Claims that Bad Pharma, in highlighting the worse examples of pharma practice is unhelpful because it could scare the public, then, is really not far removed from saying that the Francis Report shouldn’t be published because it would make the public scared of using an NHS hospital - clearly these facts need to be aired.

Happily, the 400-strong audience assembled at the PharmaTimes event seemed open to many of the arguments put forward by Goldacre, and Fiona Godlee, editor of the BMJ and Sir Iain Chalmers of the Cochrane Collaboration, who are long-standing campaigners for greater data access and spoke in support of Goldacre’s motion.

Godlee spoke about the BMJ’s own campaign to force Roche to publish data on its antiviral Tamiflu, saying the firm had still to publish the data, despite being criticised by an EU ombudsman, and promising to publish the data four years ago.

Susie Hackett, a spokesperson for Roche UK responded to Godlee by announcing that the firm was now assembling its own process for granting access to clinical trial data for third party researchers.

This move looks likely to mirror GSK’s pledge to open access to its full clinical study reports (CSRs) to researchers which came in October, just weeks after Goldacre’s book was published. GSK will use an independent board to grant access to researchers, a move aimed at preventing any potential misuse and abuse of ‘raw data’ from clinical trials.

The debate, despite some personal enmities, managed to maintain a convivial, intelligent tone, and suggested an industry open enough to keep moving forward and eliminating shortcomings when they become apparent to all.

A poll, taken at the beginning and end of the evening, showed a significant number of of the audience persuaded by the debate that pharma was indeed 'getting its act together'.

Those disagreeing or disagreeing strongly with Goldacre's motion that pharma was not getting its act together went up 12% overall, with 39% disagreeing and 19% disagreeing strongly in the final vote.

But this rather woolly question distracted from the core proposition. The audience voted on the statement: "All results from all trials for all treatments currently in use must be publicly available". On this point, there was a clear majority - 69% agreed that it needed to happen.

Goldacre concluded by saying that the momentum towards full disclosure was now a ‘juggernaut’ and that it was inevitable it would come about eventually.

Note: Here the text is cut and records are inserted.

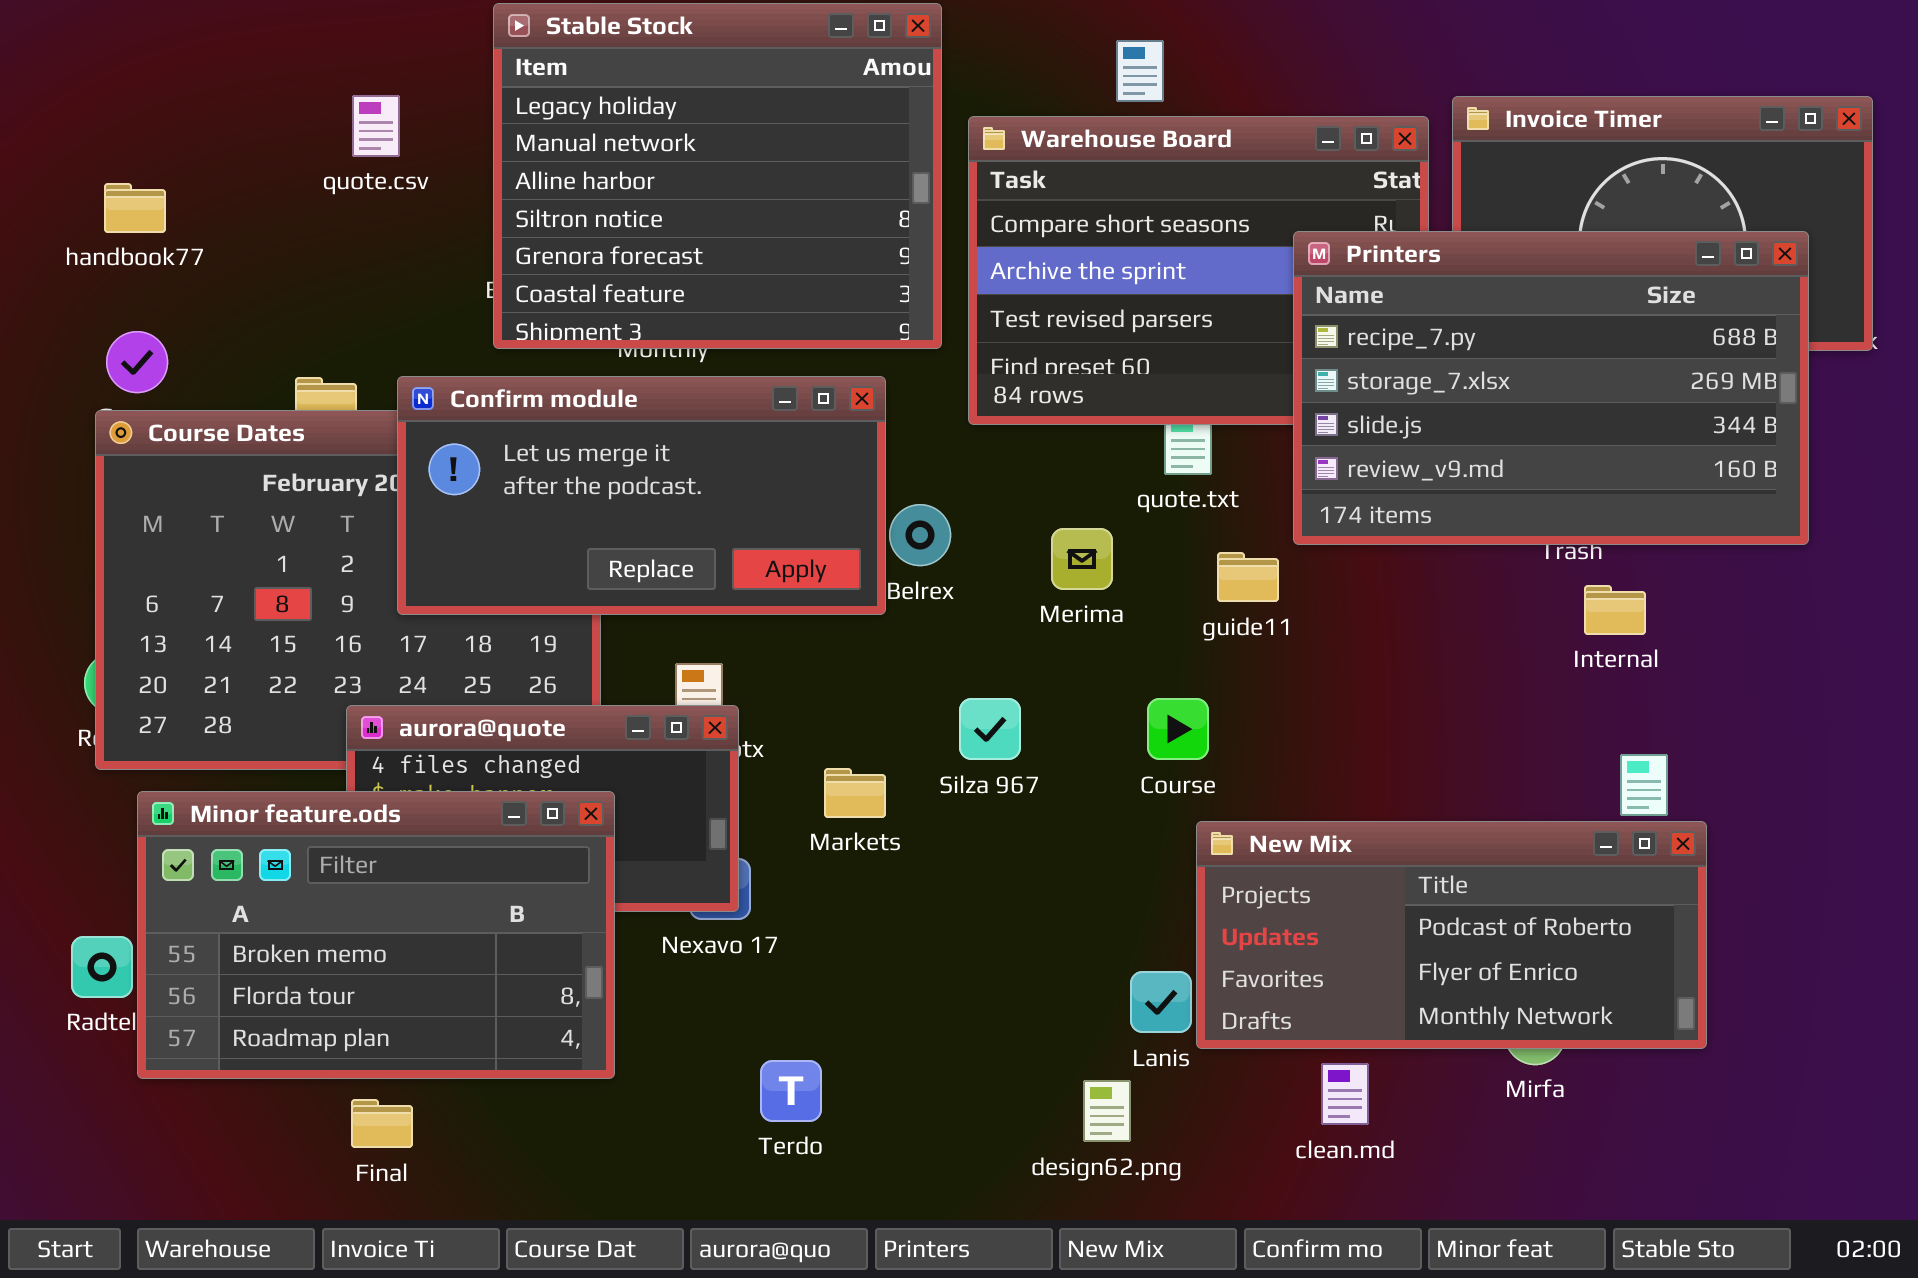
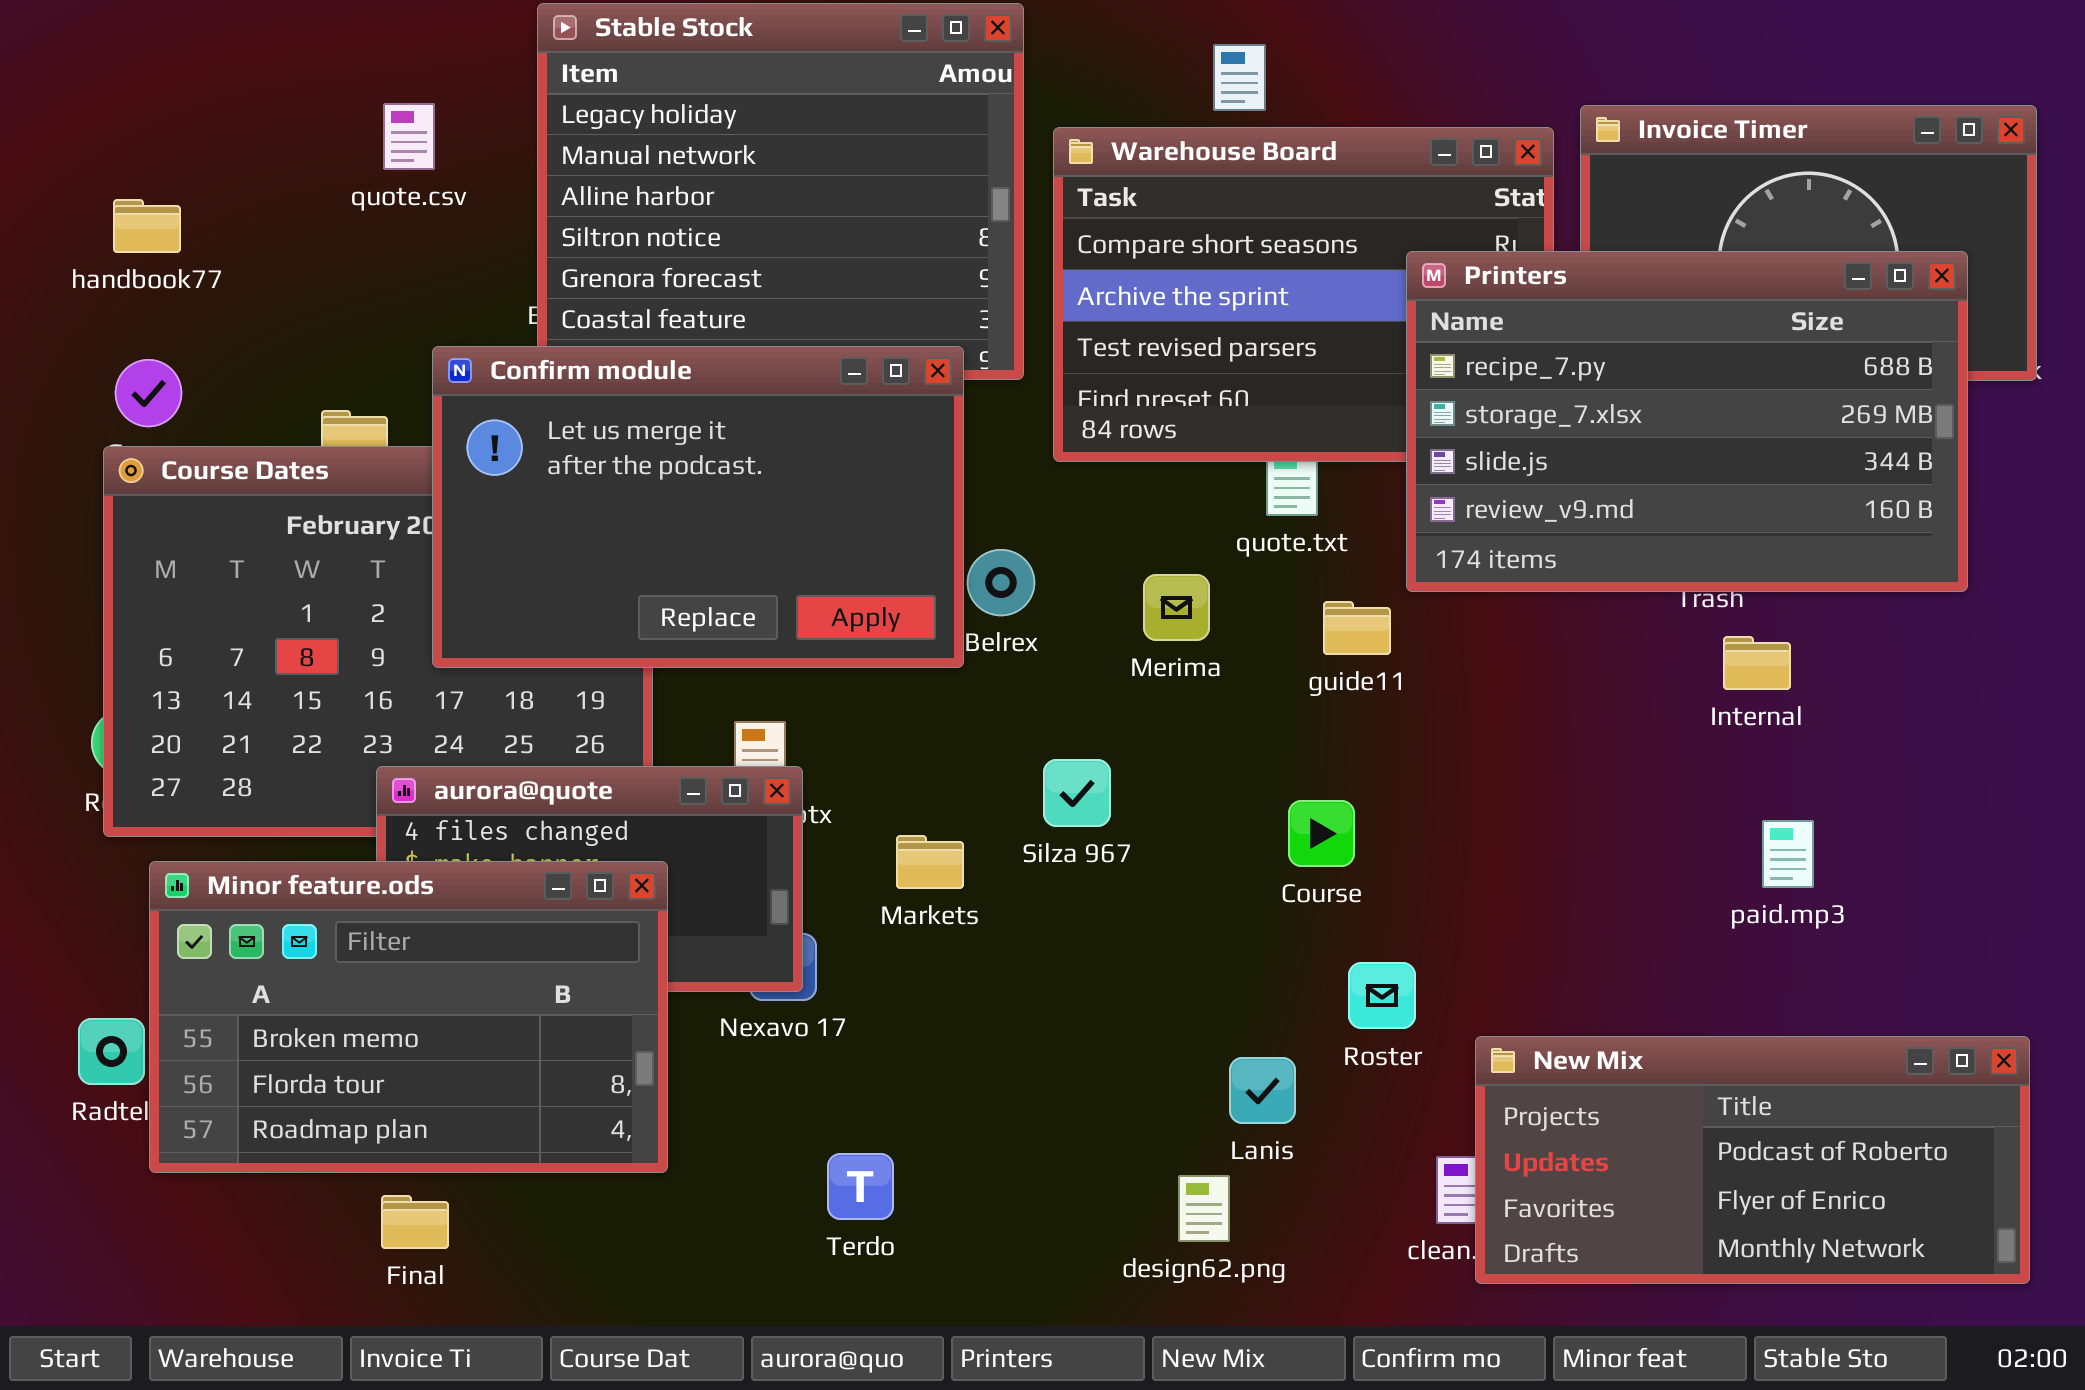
Confirm module: [397,376,886,615] -> [432,346,964,668], resized
Course: [1147,698,1209,760] -> [1288,800,1355,867], moved
New Mix: [1196,821,1707,1049] -> [1475,1036,2030,1284], moved

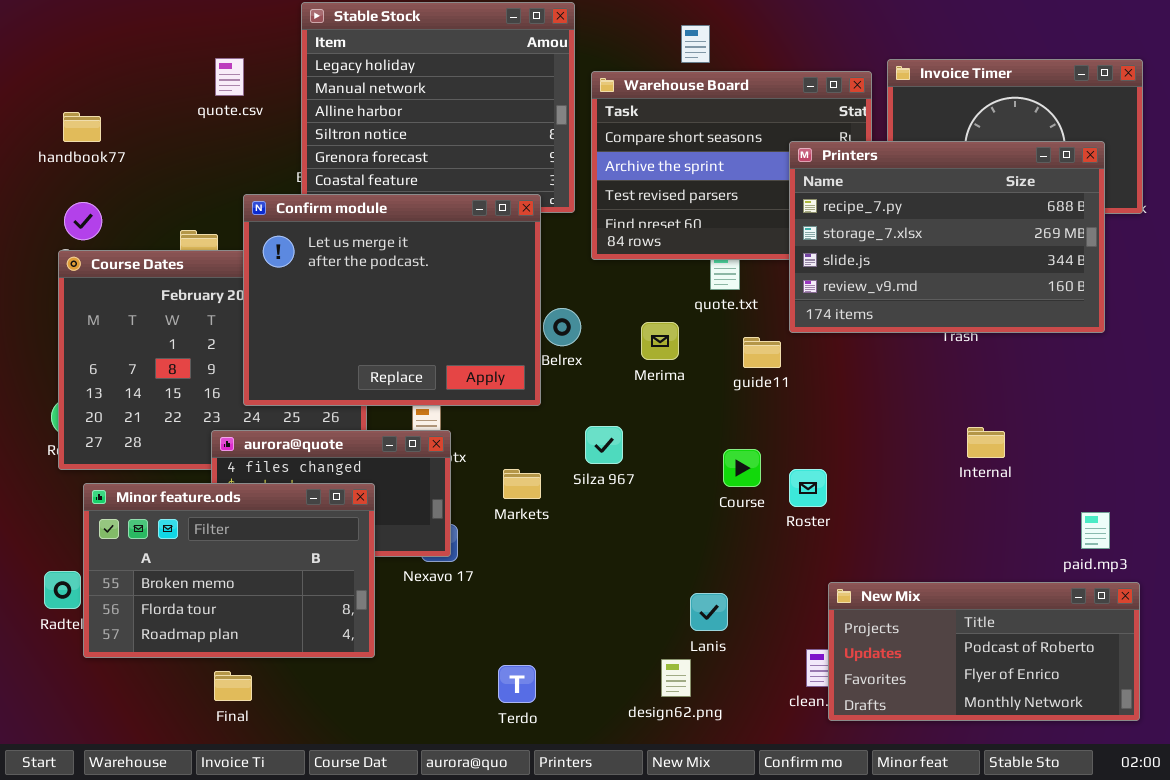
Confirm module: [432,346,964,668] -> [243,194,541,406], resized
Internal: [1723,636,1791,690] -> [967,427,1005,458], moved
paid.mp3: [1762,820,1814,888] -> [1081,512,1110,549], moved
Roster: [1348,962,1416,1029] -> [789,469,827,507], moved
Terdo: [827,1153,894,1220] -> [498,665,536,703], moved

Few present at the debate would disagree with that - thus it is only the speed of change, and the extent and character of the new transparency by which pharma should be judged in future.

List of speakers:

Dr Phil Hammond, moderator

Dr Ben Goldacre, proposing the motion

Stephen Whitehead, opposing the motion

Dr Fiona Godlee, editor in chief, BMJ, supporting Ben Goldacre

Dr Beat Widler, CQA and Quality Risk Management expert and managing partner at Widler & Schiemann, supporting Stephen Whitehead

Sir Iain Chalmers co-founder, The Cochrane Collaboration, supporting Ben Goldacre

Dr Richard Tiner, Formerly president of the Faculty of Pharmaceutical Medicine (2009-12) and ABPI medical director (1996-2009), supporting Stephen Whitehead.